The current PGA and the secretary-general have initiated the ‘vaccine for all’ process. I will be taking it forward. But, I will also be meeting with the membership during the next three months and come up with concrete proposals, which will be acceptable to them, so that the United Nations could collectively come together in promoting vaccine for all.
I believe that we have to get the vaccine. We have to get the world vaccinated. Without that, there can be no recovery.
But can the UN take any tangible steps that will be binding and alleviate the situation?
On the mandate of the UN General Assembly, the charter is very clear. The enforcement comes through the Security Council. The General Assembly has the moral authority of the entire world – 193 countries coming together.
Speaking about moral authority, your predecessors have often taken the initiative on discussing a contemporary crisis, especially with the UNSC deadlocked. For example, on Palestine and Myanmar. Do you think that that you will also do the same?
It depends on the issues. I think that it will be unfair for me to make a general statement on these issues. These are mandates and procedures clearly set in the charter of the United Nations… so that each individual issue is dealt with, case by case. I cannot and should not make a blanket statement on such issues.
You have mentioned that the PGA should have a neutral role in contentious disputes. How will that apply to long-standing disputes on the UN agenda like Palestine and Kashmir?
Because the PGA is supposed to be impartial as per the code of ethics, it is not the PGA who has to decide. It is the membership that has to decide. The PGA is like the speaker of the house. He is impartial.
Do you believe India has been pivotal in securing your landslide win in the elections?
India was one of the first countries to openly support me. I am very grateful to Prime Minister Narendra Modi and external affairs minister S. Jaishankar for the support. Especially, since two countries in South Asia were contesting against each other. So, India’s public statement obviously helped me, within the SAARC region and internationally. Many, many other countries came out later. The large mandate that the Maldives has got this time shows the international standing that the Maldives has achieved under the new government of President Solih.
Why have India-Maldives relations become such a controversial domestic political issue?
I think the opposition is trying to play a geopolitical football game as it used to when they were in government. The opposition has no agenda. They have no foreign policy. They have no engagement with any international friendship. They don’t have what it takes to be engaged internationally. That is what we saw during their presidency. They left the commonwealth. They severed diplomatic relations with countries. They fell out with all the neighbours. Everyone. All because they were trying to play one against the other.
That is the same game that they are playing when they are in opposition as well. They should stop it and not try to play friends against each other. For the current government, we only have friends. We don’t have enemies.

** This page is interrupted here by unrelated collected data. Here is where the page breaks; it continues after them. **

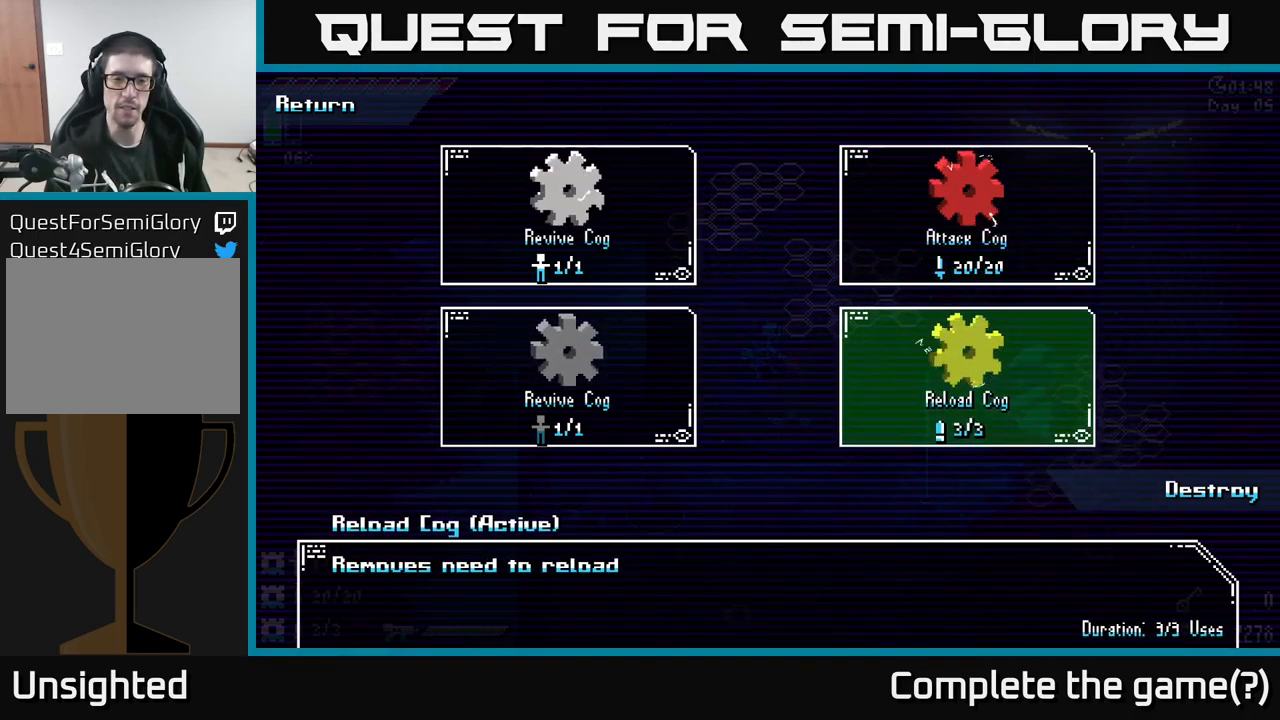
{"buttons": [], "left_stick": "center", "right_stick": "center", "events": []}
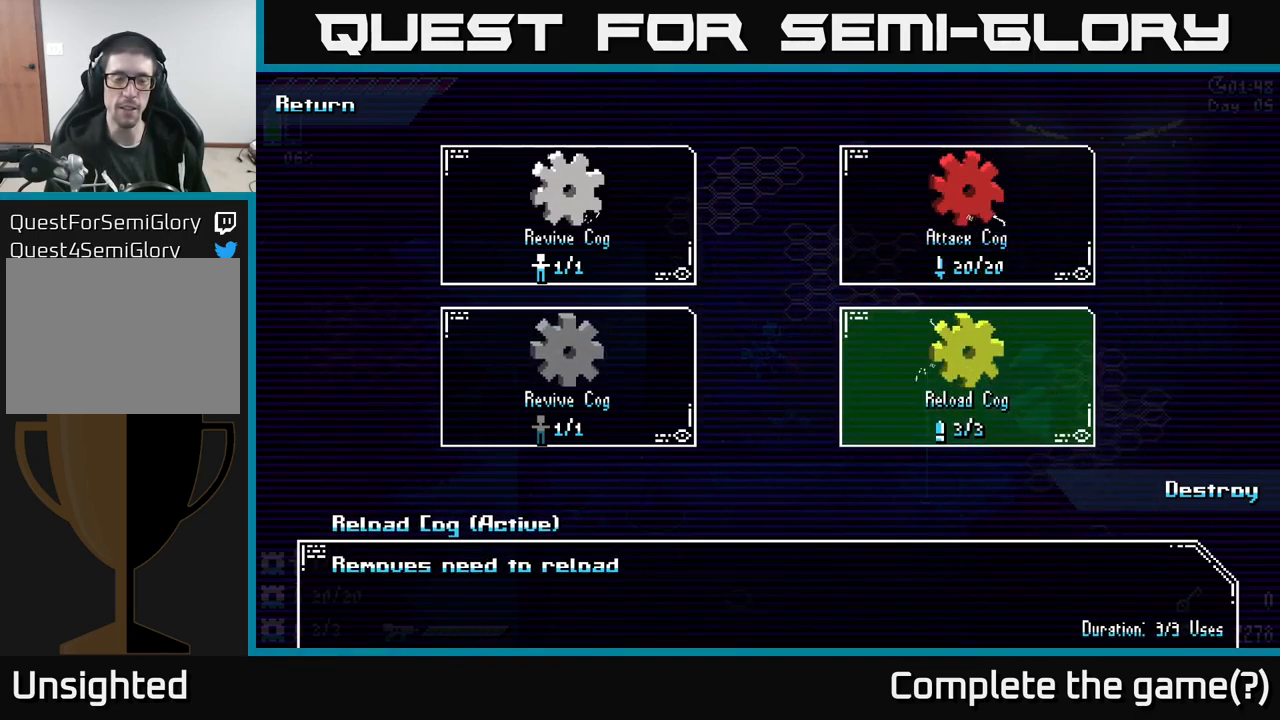
{"buttons": [], "left_stick": "center", "right_stick": "center", "events": []}
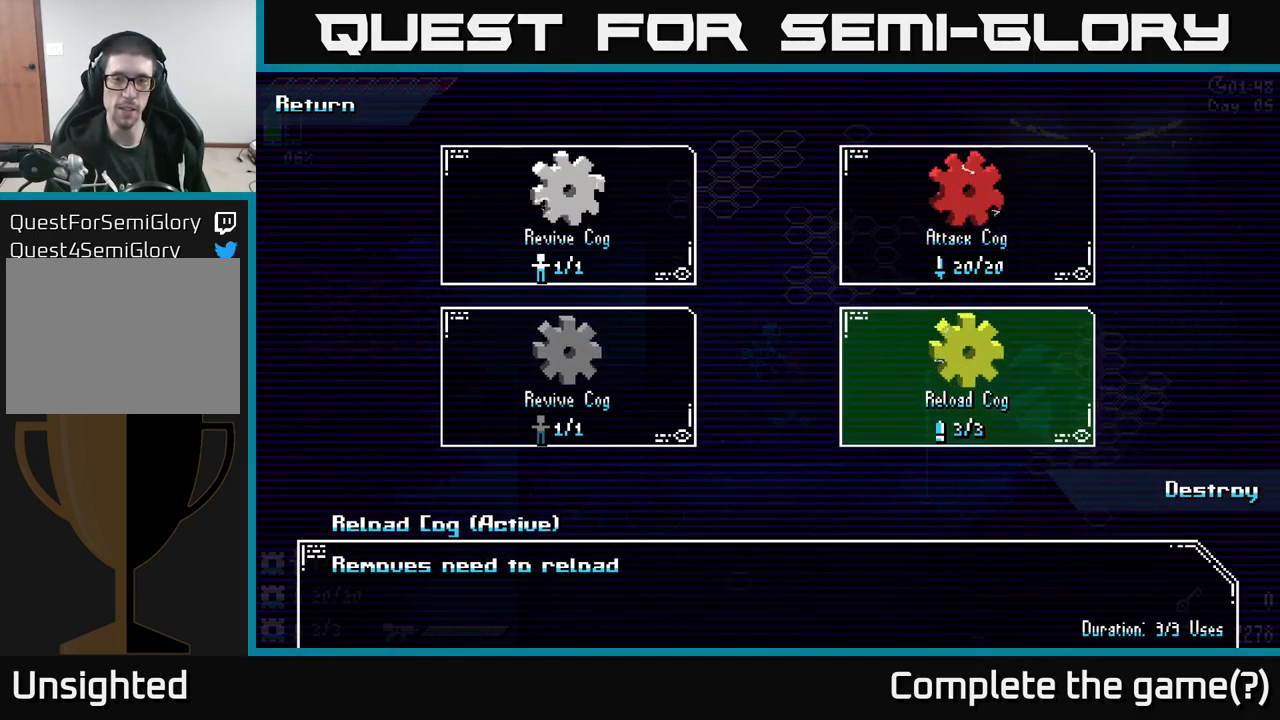
{"buttons": [], "left_stick": "up", "right_stick": "center", "events": [[366, "left_stick", "up"]]}
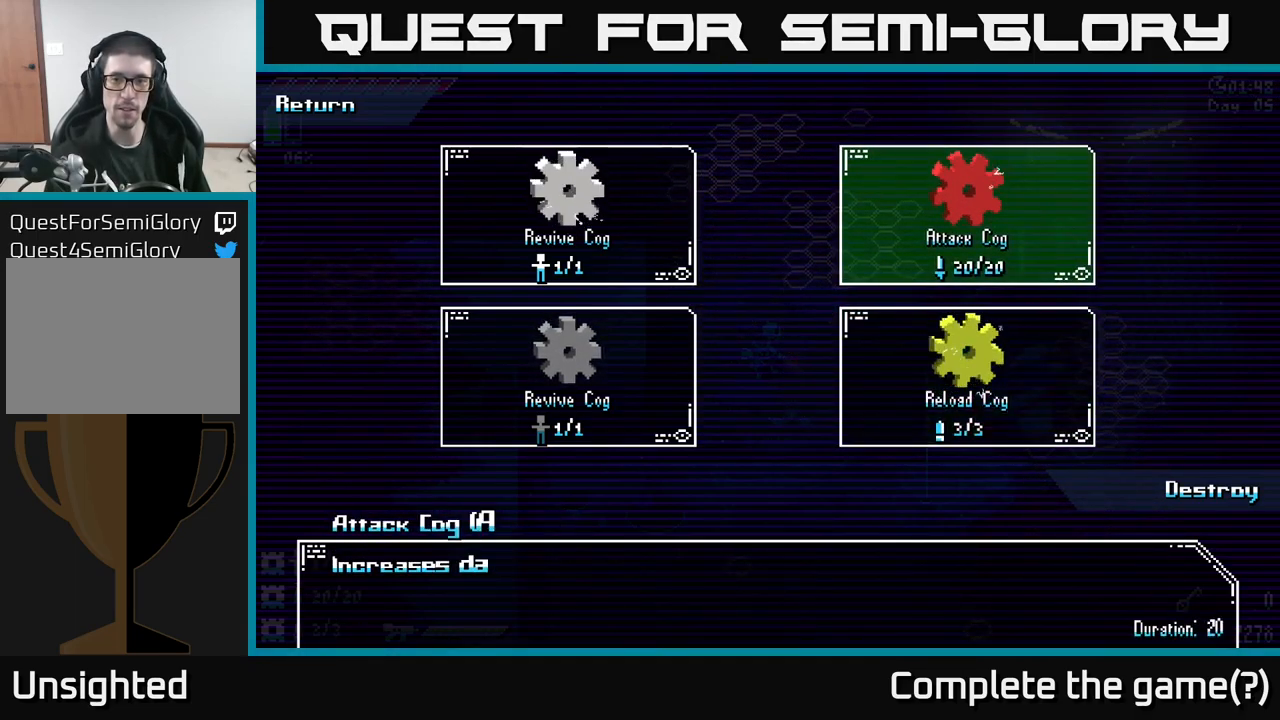
{"buttons": [], "left_stick": "center", "right_stick": "center", "events": [[16, "left_stick", "center"], [283, "left_stick", "down"], [450, "left_stick", "center"]]}
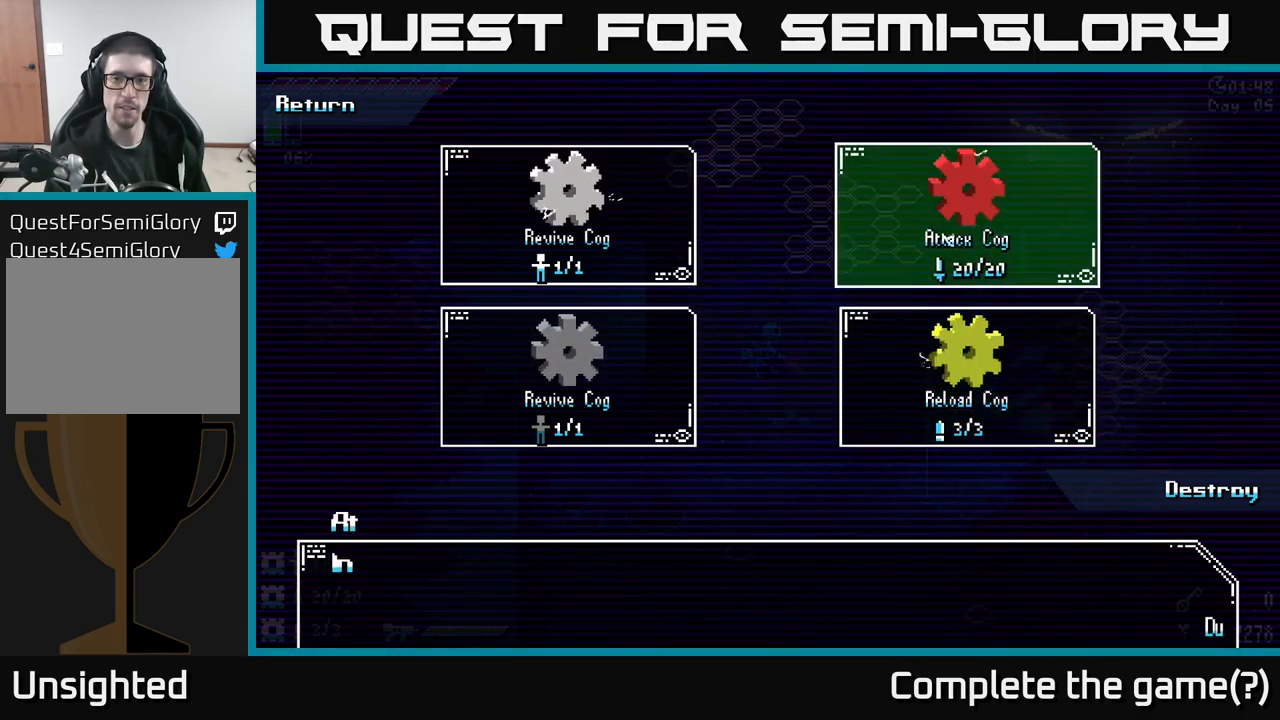
{"buttons": [], "left_stick": "center", "right_stick": "center", "events": [[16, "left_stick", "up"], [133, "left_stick", "center"], [333, "A", "down"], [367, "A", "up"]]}
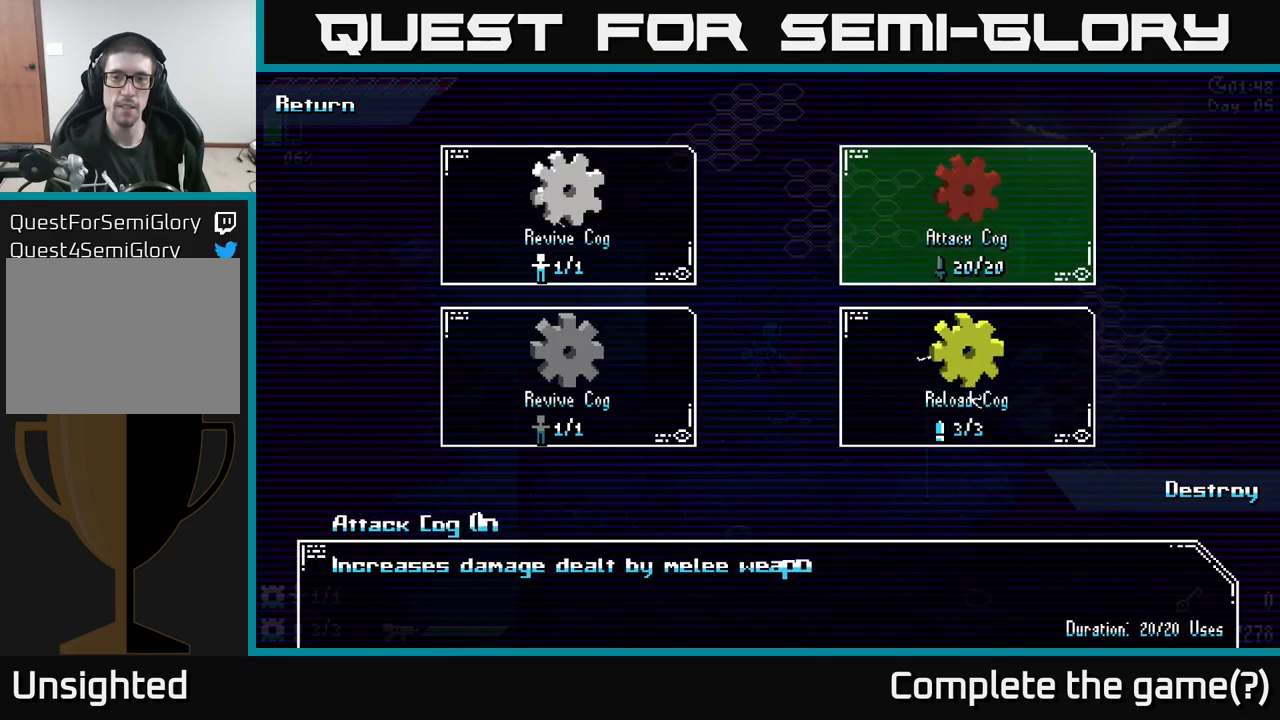
{"buttons": [], "left_stick": "up", "right_stick": "center", "events": [[67, "left_stick", "down"], [233, "left_stick", "center"], [350, "left_stick", "up"]]}
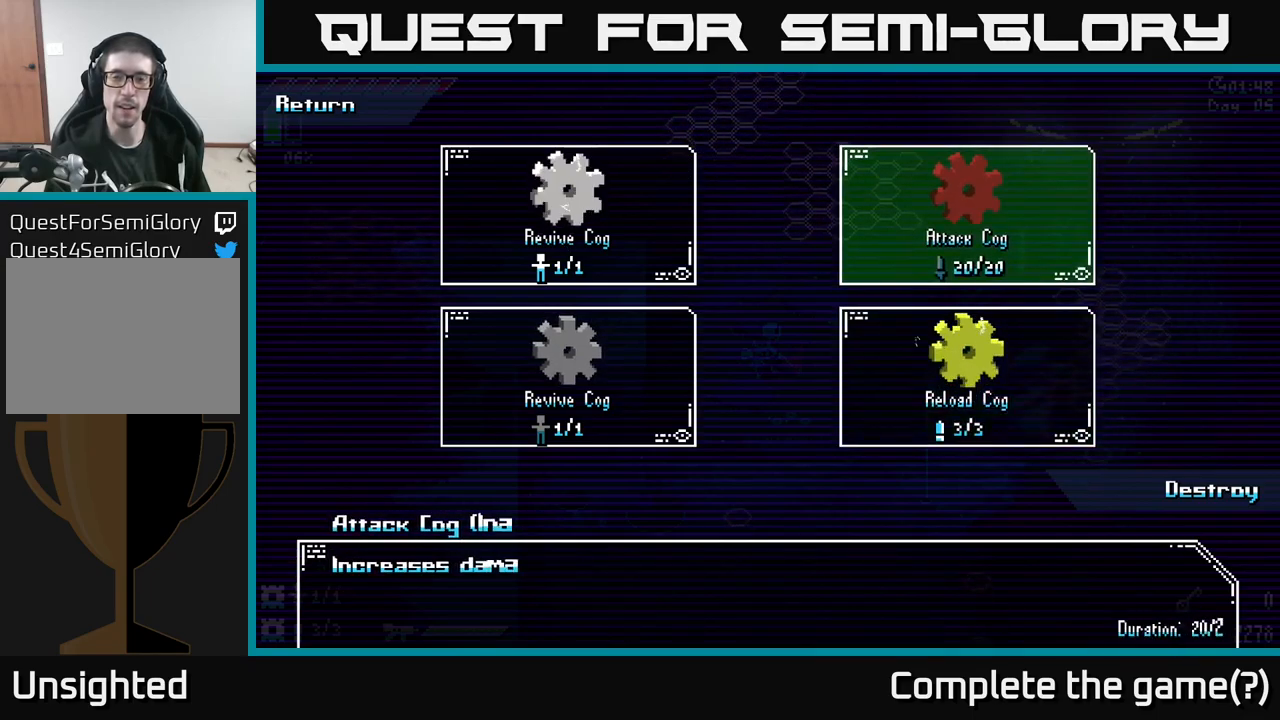
{"buttons": [], "left_stick": "center", "right_stick": "center", "events": [[17, "left_stick", "center"], [300, "left_stick", "down"], [450, "left_stick", "center"]]}
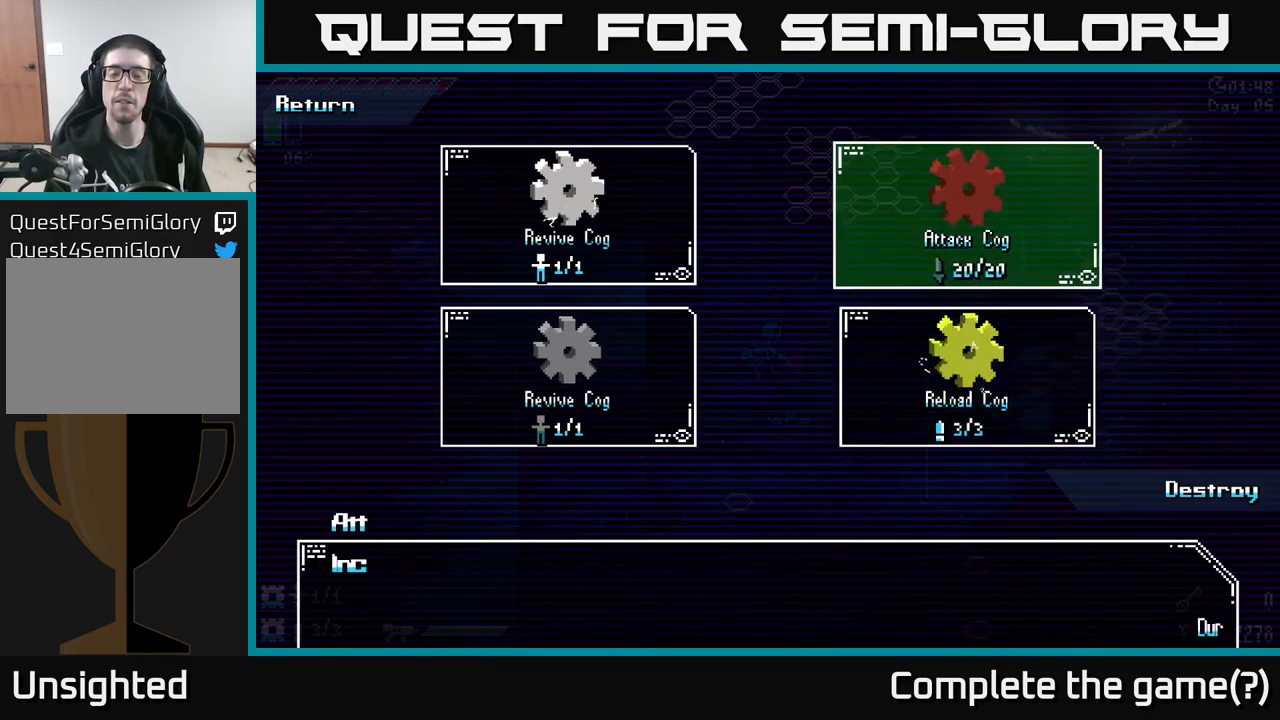
{"buttons": [], "left_stick": "center", "right_stick": "center", "events": [[17, "left_stick", "up"], [183, "left_stick", "center"]]}
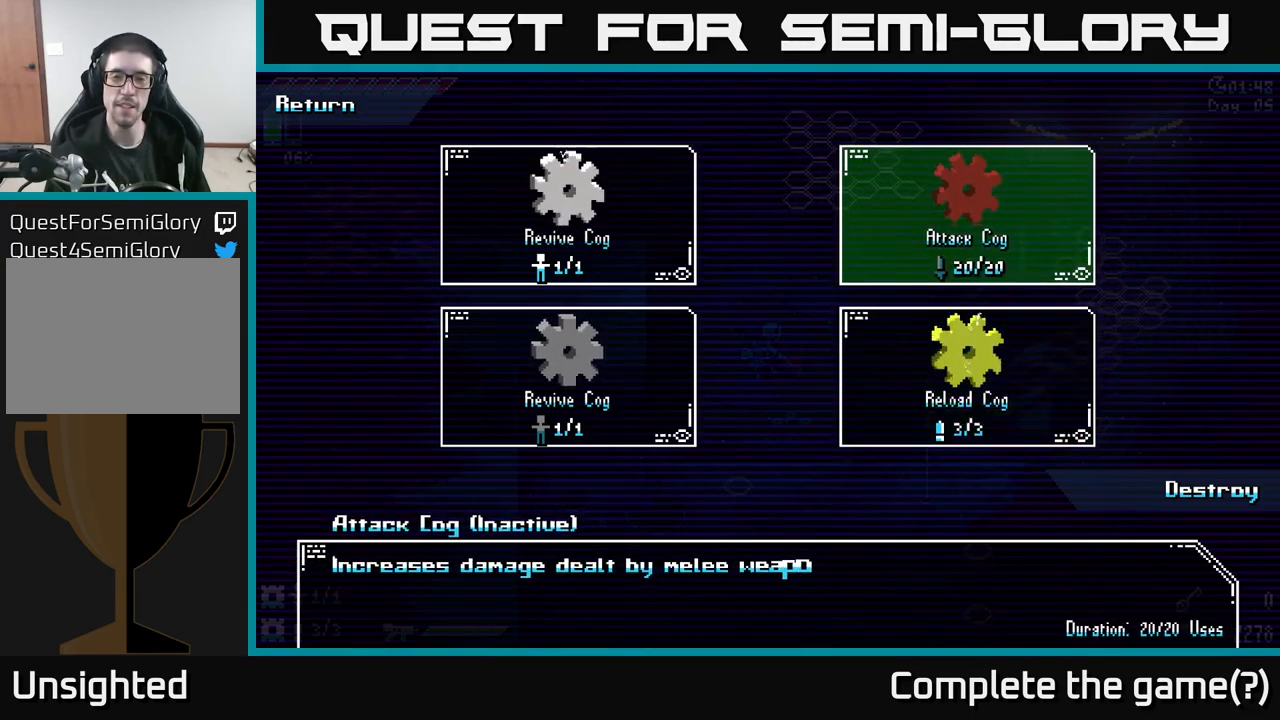
{"buttons": [], "left_stick": "center", "right_stick": "center", "events": []}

We have a special relationship with India, as India has come to our assistance every time and every difficulty that the country has faced. Most recently, with the COVID-19 pandemic, within 48 hours of the Indian vaccine rollout in India, the vaccine reached Maldivian shores.
All this is there because we work closely with all the countries. We have got vaccines from India. We have got vaccines from China. We are friends with everyone. But, the opposition has no policies. The only thing they can do is play one against each other – and they have failed at that too.
Do you think that the Maldives government’s decision making on the Indian consulate proposal will be impacted by these political considerations?
I think when you bring it down to that very narrow level of decision making, that does not fit the relationship that we have with India. We will not let anybody play destructive politics when it comes to relationship with either India or any other country. We will engage with all countries.